*Task list:*
1. Please decide whether each statement agrees with the forum post about prize tickets, answering yes or no and quoting the deciding words: (a) each of the 100 guests receives a ticket; (b) whether one ticket wins depends on the other tickets; (c) the poster has so far worked on part (c).
2. Write what comes next in the forum post about prize tickets, picking up after its final line.

100 tickets given to guests each having p probability of winning? what is the expected number of guests who win the prize?

Question

A host gives a ticket to each of the $100$ guests at his party. Each ticket has the probability $p$ of winning some prize (independent of the others).

(a) What is the probability that exactly $10$ guests win a prize?

(b) What is the expected number of guests who win a prize?

(c) What is the probability that at least $3$ guests win prizes?

Hi so so far I have attempted (a), my assumption is that since each ticket has the probability $p$ and its independent. I can say $p^{10} $chance that exactly $10$ guests win a prize.

With (b) the expected value will be $(1p) + (2p^2) + (3p^3)$ and so on up to $100$. I believe there should be a formula or something where I can relate this question to so I can plug in the numbers to understand the question better.

Would anyone be able to let me know what formula this question relates to.

Thank you in advance.

*Given entries:*
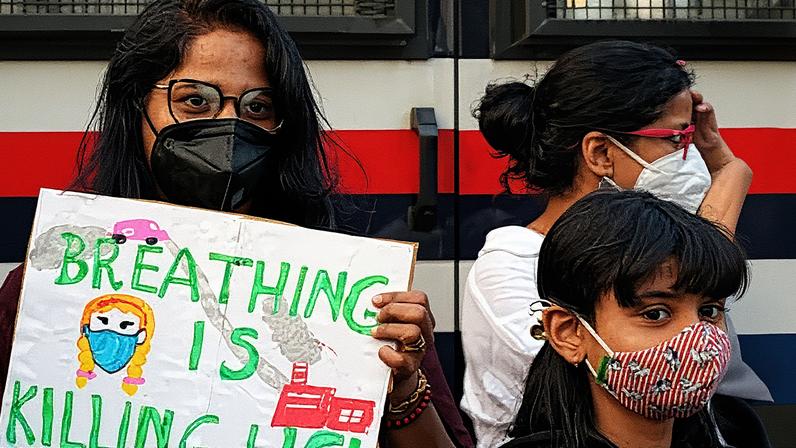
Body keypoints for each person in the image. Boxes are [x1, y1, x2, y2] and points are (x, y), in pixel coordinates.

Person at [0, 1, 472, 446]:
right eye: (195, 101)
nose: (229, 127)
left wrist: (402, 386)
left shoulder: (352, 299)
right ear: (134, 108)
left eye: (257, 108)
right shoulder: (50, 288)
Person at [460, 40, 771, 447]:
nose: (689, 156)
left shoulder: (659, 249)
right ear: (602, 152)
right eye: (675, 139)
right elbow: (641, 378)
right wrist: (728, 179)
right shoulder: (510, 265)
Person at [501, 190, 771, 448]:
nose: (698, 337)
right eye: (655, 314)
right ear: (568, 333)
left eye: (709, 311)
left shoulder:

*Expected results:*
1.
(a) Yes: "A host gives a ticket to each of the $100$ guests at his party."
(b) No: "(independent of the others)"
(c) No: "so far I have attempted (a)"

2.
Answer 1

Let $X_i=0$ if the i-th guest does not win and $1$ if he wins. Let $X=\sum X_i$. Then $X$ is the number of guests who win. $X_i$'s are Bernoulli rv's and $X$ has Binomial distribution with parameters $100$ and $p$. Hence $P(X=k)=\binom {100} {k} p^{k} (1-p)^{100-k}$. Can you solve the problem using this ?

Answer 2

The independence together with the fact that all guest have the same chance to win a prize indicates that you are dealing here with binomial distribution having $n=100$ and $p$ as parameters.

You can speak of $100$ independent events that can end up in success or failure where the probability on a success (win a prize) is the same for each experiment.

If $X$ denotes the number of persons that win a prize then to be found are:

a) $P(X=10)$

b) $\mathbb EX$

c) $P(X\geq3)=1-P(X=0)-P(X=1)-P(X=2)$

I leave that to you.